2011 outlook: Schematically, the coaches want to simplify the playbooks, and steadily add more dimensions to their formations. With a number of new recruits on the defensive and offensive lines, I think the Lions want to focus on, first of all, protecting their pivot in the passing game; and two, increase pocket pressure for opposing offenses.
The Lions are also hungry to get that win against the Varsity Blues. “It’s our backyard, some of the best football in the country is being played in the GTA, and we need to own our backyard,” said Craney.

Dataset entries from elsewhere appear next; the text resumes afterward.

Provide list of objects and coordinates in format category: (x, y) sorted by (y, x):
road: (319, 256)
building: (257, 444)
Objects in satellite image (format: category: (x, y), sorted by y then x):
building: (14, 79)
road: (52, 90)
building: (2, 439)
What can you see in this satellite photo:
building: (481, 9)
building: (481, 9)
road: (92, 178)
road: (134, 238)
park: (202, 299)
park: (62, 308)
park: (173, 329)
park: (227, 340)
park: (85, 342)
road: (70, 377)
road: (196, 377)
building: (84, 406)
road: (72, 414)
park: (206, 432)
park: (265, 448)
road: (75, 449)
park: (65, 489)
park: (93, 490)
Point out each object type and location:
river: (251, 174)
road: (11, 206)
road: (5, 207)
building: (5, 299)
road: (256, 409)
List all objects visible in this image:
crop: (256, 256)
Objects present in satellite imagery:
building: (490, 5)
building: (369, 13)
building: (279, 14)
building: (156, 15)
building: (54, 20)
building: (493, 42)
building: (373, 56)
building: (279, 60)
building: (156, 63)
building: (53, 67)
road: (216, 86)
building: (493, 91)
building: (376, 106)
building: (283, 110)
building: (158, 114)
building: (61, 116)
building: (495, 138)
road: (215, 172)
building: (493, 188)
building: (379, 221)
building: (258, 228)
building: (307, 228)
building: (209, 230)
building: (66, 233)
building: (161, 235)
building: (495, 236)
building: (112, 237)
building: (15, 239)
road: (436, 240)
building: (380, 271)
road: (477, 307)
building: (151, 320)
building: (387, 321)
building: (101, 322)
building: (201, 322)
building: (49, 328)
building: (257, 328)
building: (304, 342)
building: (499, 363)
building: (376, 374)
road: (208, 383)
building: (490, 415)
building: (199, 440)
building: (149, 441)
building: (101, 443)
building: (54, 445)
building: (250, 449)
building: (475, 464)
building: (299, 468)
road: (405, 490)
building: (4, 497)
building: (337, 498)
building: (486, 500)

The success of this team is not necessarily measured by wins and losses. It should be interesting to see—especially in the early games when the team is still relatively injury-free—how close they can keep their games. If their defense holds up, their chances to win should skyrocket.
Swing games: The team has two games in five days to begin the season, including a match against the Hawks on Labour Day. Their season could be moulded on how they perform, and stay fit for both squads. They also have one home game in October. Let’s see how well they can fare on the road for three weeks.
Stock up or stock down: Up. From the bottom, there’s only one direction this team can go. This is the first true recruiting class Craney is fielding, so let’s see how the talent responds to the pressure.